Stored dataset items
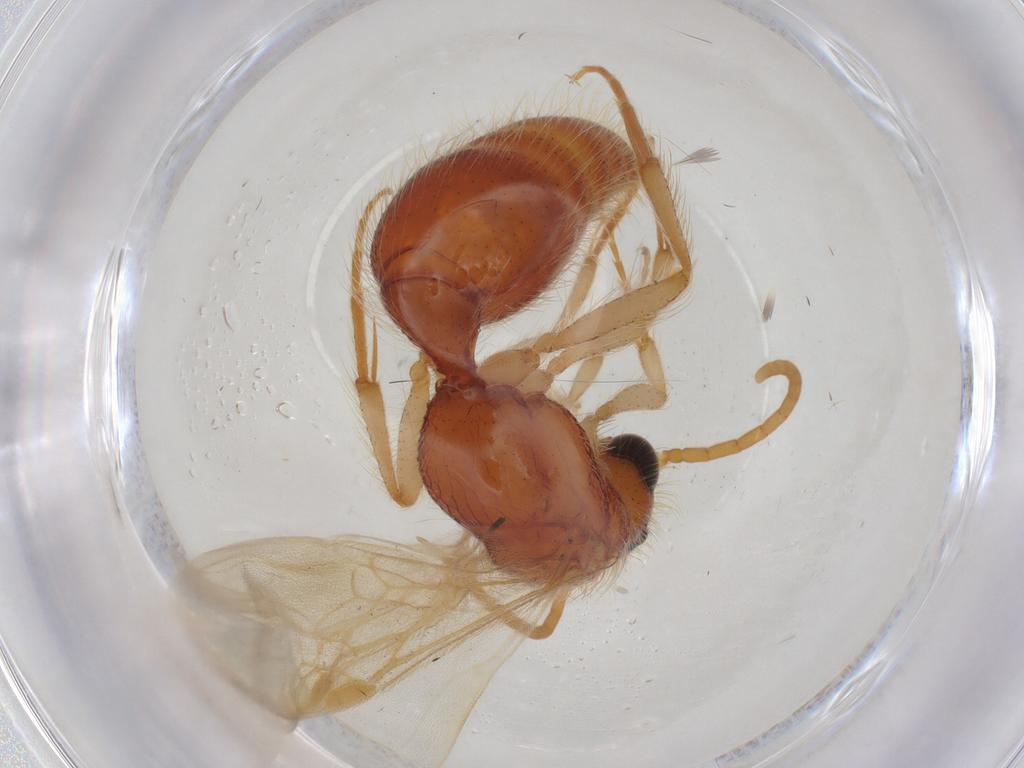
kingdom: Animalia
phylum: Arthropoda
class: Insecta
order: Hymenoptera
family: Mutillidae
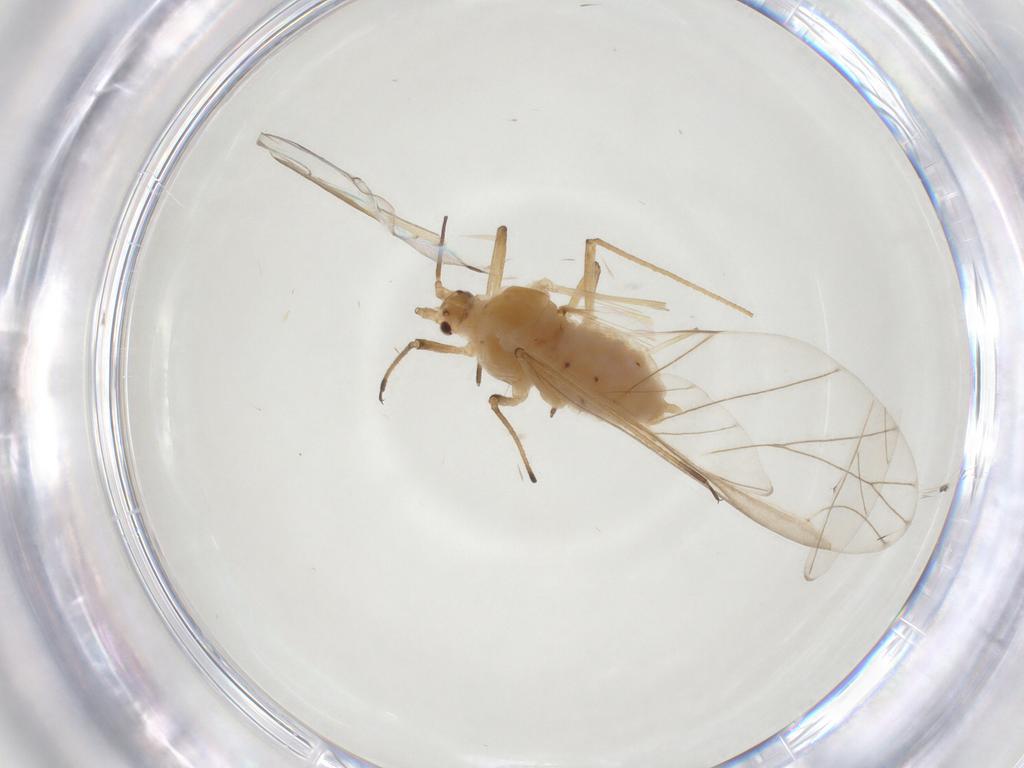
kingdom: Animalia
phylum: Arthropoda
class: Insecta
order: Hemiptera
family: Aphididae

Aim. Give every line of the records above as a Markdown table with the columns "Row" and "Entry," numbering the rows and skipping blank lines. Leave the pictures out.

Output for this task.
| Row | Entry |
|---|---|
| 1 | kingdom: Animalia |
| 2 | phylum: Arthropoda |
| 3 | class: Insecta |
| 4 | order: Hymenoptera |
| 5 | family: Mutillidae |
| 6 | kingdom: Animalia |
| 7 | phylum: Arthropoda |
| 8 | class: Insecta |
| 9 | order: Hemiptera |
| 10 | family: Aphididae |